Student loans have long been a type of debt that is not easily discharged even through bankruptcy. Federal student loans can lead to wage garnishment, tax refund seizures, and even the withholding of a portion of social security benefits if not repaid. Recently, the U.S. government has expanded student loan forgiveness programs and income-driven repayment plans, but ignoring them still leads to aggressive collections. Private student loans are collected by private financial institutions, following similar procedures to credit card debt, but the possibility of bankruptcy discharge is low.

SBA Loans

Not repaying small business loans, or SBA loans, is somewhat different. Most SBA loans require a personal guarantee, meaning that even if the business fails, the individual owner is often held responsible. If not repaid, the SBA can initiate collection procedures at the federal level, which can also lead to tax refunds or asset seizures. Particularly, SBA EIDL (Economic Injury Disaster Loan) loans were widely distributed during the pandemic, and failing to repay them can put you on the government's collection list and significantly impact your personal credit in the long run.
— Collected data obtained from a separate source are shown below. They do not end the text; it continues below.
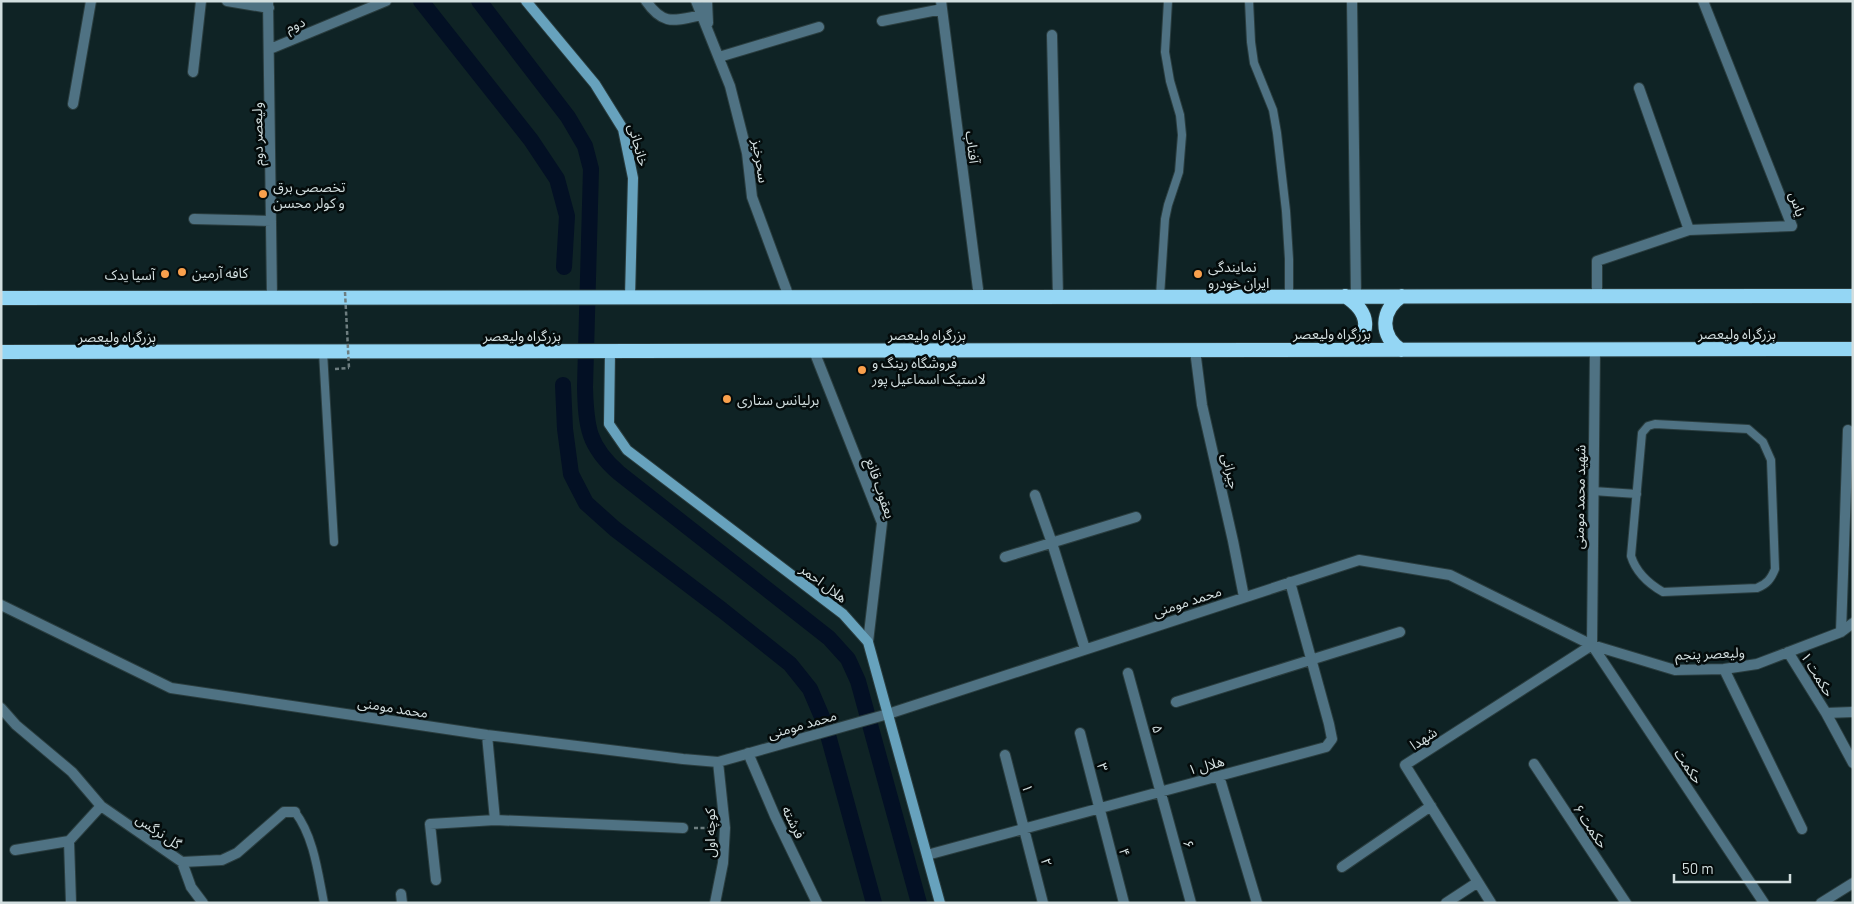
<svg xmlns="http://www.w3.org/2000/svg" width="1854" height="904" viewBox="0 0 1854 904" font-family="Barlow,'Noto Sans Arabic',sans-serif">
  <rect width="100%" height="100%" fill="#0f2325"/>
  <g fill="none" stroke-linecap="round" stroke-linejoin="round">
    <path stroke="#031024" stroke-width="16" d="M 421,1 L 531,140 L 557,179 L 567,216 L 564,267
      M 479,1 L 568,117 L 585,146 L 591,169 L 585,387 C 586,427 588,446 619,473 L 829,638 L 848,659 L 858,681 L 919,903
      M 563,385 L 565,429 L 571,474 L 586,503 L 615,529 L 722,610 L 790,664 L 810,689 L 825,724 L 874,903"/>
    <g stroke="#2a3d3f" stroke-width="10">
      <path id="service" d="M 1249,1 L 1251,42 L 1254,63 L 1273,110 L 1277,133 L 1286,211 L 1289,259 L 1289,296
        M 1160,296 L 1165,219 L 1168,205 L 1179,172 L 1182,135 L 1180,115 L 1170,81 L 1165,52 L 1168,1
        M 323,352 L 334,542
        M 1655,424 L 1748,429 L 1763,442 L 1771,460 L 1775,569 C 1771,579 1767,584 1757,588 L 1663,592 C 1649,584 1636,572 1631,556 L 1642,433 L 1648,426 Z
        M 1593,491 L 1637,494
        M 295,812 C 314,837 318,873 324,903"/>
    </g>
    <g stroke="#2a3d3f" stroke-width="12">
      <path id="minor" d="M 227,1 L 269,8
        M 268,1 L 272,298
        M 646,1 C 664,27 675,20 702,15
        M 696,1 L 730,86 L 747,153 L 752,197 L 789,297
        M 707,1 L 708,23
        M 941,1 L 979,297
        M 1352,1 L 1356,296
        M 882,21 L 942,9
        M 1052,35 L 1058,297
        M 270,49 L 386,1
        M 719,57 L 819,27
        M 193,72 L 201,1
        M 1639,88 L 1689,230
        M 73,104 L 91,1
        M 194,219 L 271,221
        M 1597,296 L 1597,261 L 1689,230 L 1792,226 L 1703,1
        M 1195,350 L 1202,405 L 1233,541 L 1244,597
        M 814,351 L 882,523 L 868,642
        M 1035,495 L 1052,543 L 1085,649
        M 1005,557 L 1136,517
        M 1,605 L 171,688 L 487,735 L 683,759 L 718,762 L 888,714 L 1359,560 L 1450,575 L 1592,645 L 1675,670 L 1724,669 L 1757,664 L 1841,632 L 1853,623
        M 1841,632 L 1848,430
        M 1592,645 L 1764,903
        M 1592,645 L 1595,349
        M 1788,652 L 1826,713 L 1853,763
        M 1724,669 L 1802,829
        M 1128,673 L 1191,903
        M 1176,702 L 1400,632
        M 1,708 L 16,725 L 72,772 L 101,806 L 182,862 L 222,860 L 237,853 L 284,812 L 295,812
        M 1826,713 L 1853,712
        M 1080,733 L 1124,903
        M 487,735 L 495,820 L 683,828
        M 748,753 L 775,816 L 817,903
        M 1005,755 L 1043,903
        M 1534,764 L 1626,903
        M 1219,776 L 1257,903
        M 15,850 L 69,841
        M 927,855 L 1326,747 L 1332,739 L 1329,724 L 1290,582
        M 182,862 L 191,887 L 203,903
        M 1342,867 L 1431,806
        M 436,880 L 430,824 L 495,820
        M 401,894 L 402,903
        M 71,903 L 69,841 L 101,806
        M 715,903 L 723,863 L 725,828 L 718,762
        M 1446,903 L 1478,882
        M 1491,903 L 1405,765 L 1592,645
        M 1821,903 L 1853,883"/>
    </g>
    <g stroke="#2a3d3f" stroke-width="12">
      <path id="secondary" d="M 526,1 L 595,84 L 623,129 L 633,178 L 630,297
        M 610,351 L 609,424 L 627,450 L 843,614 L 868,642 L 940,903"/>
    </g>
    <g stroke="#2a3d3f" stroke-width="16">
      <path id="trunk" d="M 1345,296 C 1370,312 1373,334 1347,350
        M 1,298 L 1853,296
        M 1401,350 C 1379,335 1381,310 1402,296
        M 1,352 L 1853,349"/>
    </g>
    <path stroke="#6e7e80" stroke-width="2.5" stroke-dasharray="4 2.5" stroke-linecap="butt" d="M 335,369 L 349,368
      M 694,828 L 714,828"/>
    <use href="#service" stroke="#4f7283" stroke-width="8"/>
    <use href="#minor" stroke="#4f7283" stroke-width="10"/>
    <use href="#secondary" stroke="#67a2bd" stroke-width="10"/>
    <use href="#trunk" stroke="#94d6f4" stroke-width="14"/>
    <path stroke="#6e7e80" stroke-width="2.5" stroke-dasharray="4 2.5" stroke-linecap="butt" d="M 345,292 L 349,368"/>
  </g>
  <g fill="#f9a04c" stroke="#040b0b" stroke-width="2">
    <circle cx="263" cy="194" r="5"/>
    <circle cx="182" cy="272" r="5"/>
    <circle cx="165" cy="274" r="5"/>
    <circle cx="1198" cy="274" r="5"/>
    <circle cx="862" cy="370" r="5"/>
    <circle cx="727" cy="399" r="5"/>
  </g>
  <g text-anchor="middle" dominant-baseline="central" stroke-width="5" stroke-linejoin="round" paint-order="stroke">
    <g font-size="14" fill="#d2dedf" stroke="#040b0b">
      <text transform="translate(295 24) rotate(-22)">دوم</text>
      <text transform="translate(257 134) rotate(-91)">ولیعصر دوم</text>
      <text transform="translate(639 145) rotate(75)">خانجانی</text>
      <text transform="translate(973 147) rotate(83)">آفتاب</text>
      <text transform="translate(761 161) rotate(81)">سحرخیز</text>
      <text transform="translate(1798 204) rotate(72)">یاس</text>
      <text x="1332" y="333">بزرگراه ولیعصر</text>
      <text x="1737" y="333">بزرگراه ولیعصر</text>
      <text x="927" y="334">بزرگراه ولیعصر</text>
      <text x="522" y="335">بزرگراه ولیعصر</text>
      <text x="117" y="336">بزرگراه ولیعصر</text>
      <text transform="translate(1231 471) rotate(77)">جیرانی</text>
      <text transform="translate(881 488) rotate(71)">یعقوب قانع</text>
      <text transform="translate(1579 497) rotate(-89)">شهید محمد مومنی</text>
      <text transform="translate(824 583) rotate(37)">هلال احمر</text>
      <text transform="translate(1187 601) rotate(-18)">محمد مومنی</text>
      <text transform="translate(1710 653) rotate(-2)">ولیعصر پنجم</text>
      <text transform="translate(1818 674) rotate(58)">حکمت ۱</text>
      <text transform="translate(393 707) rotate(9)">محمد مومنی</text>
      <text transform="translate(802 724) rotate(-16)">محمد مومنی</text>
      <text transform="translate(1158 729) rotate(75)">۵</text>
      <text transform="translate(1423 738) rotate(-33)">شهدا</text>
      <text transform="translate(1206 765) rotate(-15)">هلال ۱</text>
      <text transform="translate(1689 766) rotate(56)">حکمت</text>
      <text transform="translate(1103 767) rotate(75)">۳</text>
      <text transform="translate(1028 788) rotate(76)">۱</text>
      <text transform="translate(794 822) rotate(64)">فرشته</text>
      <text transform="translate(1591 826) rotate(56)">حکمت ۶</text>
      <text transform="translate(159 831) rotate(34)">گل نرگس</text>
      <text transform="translate(709 833) rotate(-90)">کوچه اول</text>
      <text transform="translate(1189 844) rotate(75)">۶</text>
      <text transform="translate(1125 852) rotate(76)">۴</text>
      <text transform="translate(1047 862) rotate(76)">۲</text>
    </g>
    <g font-size="14" fill="#d2dedf" stroke="#040b0b" text-anchor="start">
      <text x="273" y="186">تخصصی برق<tspan x="273" dy="16">و کولر محسن</tspan></text>
      <text x="1208" y="266">نمایندگی<tspan x="1208" dy="16">ایران خودرو</tspan></text>
      <text x="192" y="272">کافه آرمین</text>
      <text x="155" y="274" text-anchor="end">آسیا یدک</text>
      <text x="872" y="362">فروشگاه رینگ و<tspan x="872" dy="16">لاستیک اسماعیل پور</tspan></text>
      <text x="737" y="399">برلیانس ستاری</text>
    </g>
  </g>
  <rect width="1854" height="904" fill="none" stroke="#d2dedf" stroke-width="5"/>
  <path d="M1674 874v8h116v-8" fill="none" stroke="#d2dedf" stroke-width="2.5"/>
  <text x="1682" y="874" font-size="15" fill="#d2dedf" stroke="#040b0b" stroke-width="4" paint-order="stroke">50 m</text>
</svg>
Money Borrowed from Individuals

Finally, the most common yet complex situation is 'personal loans.' If you borrow money from a friend and cannot repay it, it becomes a civil debt legally, but there is no enforcement unless the other party files a lawsuit. However, if they do file a lawsuit and obtain a judgment, that judgment can lead to wage garnishment or asset seizure. The problem is that this process often involves significant costs and time, so it rarely escalates to a lawsuit. Therefore, trust is crucial in personal loans, and once a relationship deteriorates, you may lose not only money but also the relationship.

Ultimately, the consequences of not repaying debts in the U.S. vary greatly depending on the nature of the debt.

Credit card and medical debts lead to credit score drops and collections, while student loans and taxes involve direct government enforcement, fines lead to legal penalties, SBA loans involve personal guarantees, and personal loans depend on whether a lawsuit is filed.

As a CPA, my constant advice is to "not ignore debt." Whether negotiating, setting up payment plans, or considering bankruptcy, you must respond in some way. Ignoring debt does not make it disappear; rather, it becomes a greater burden over time.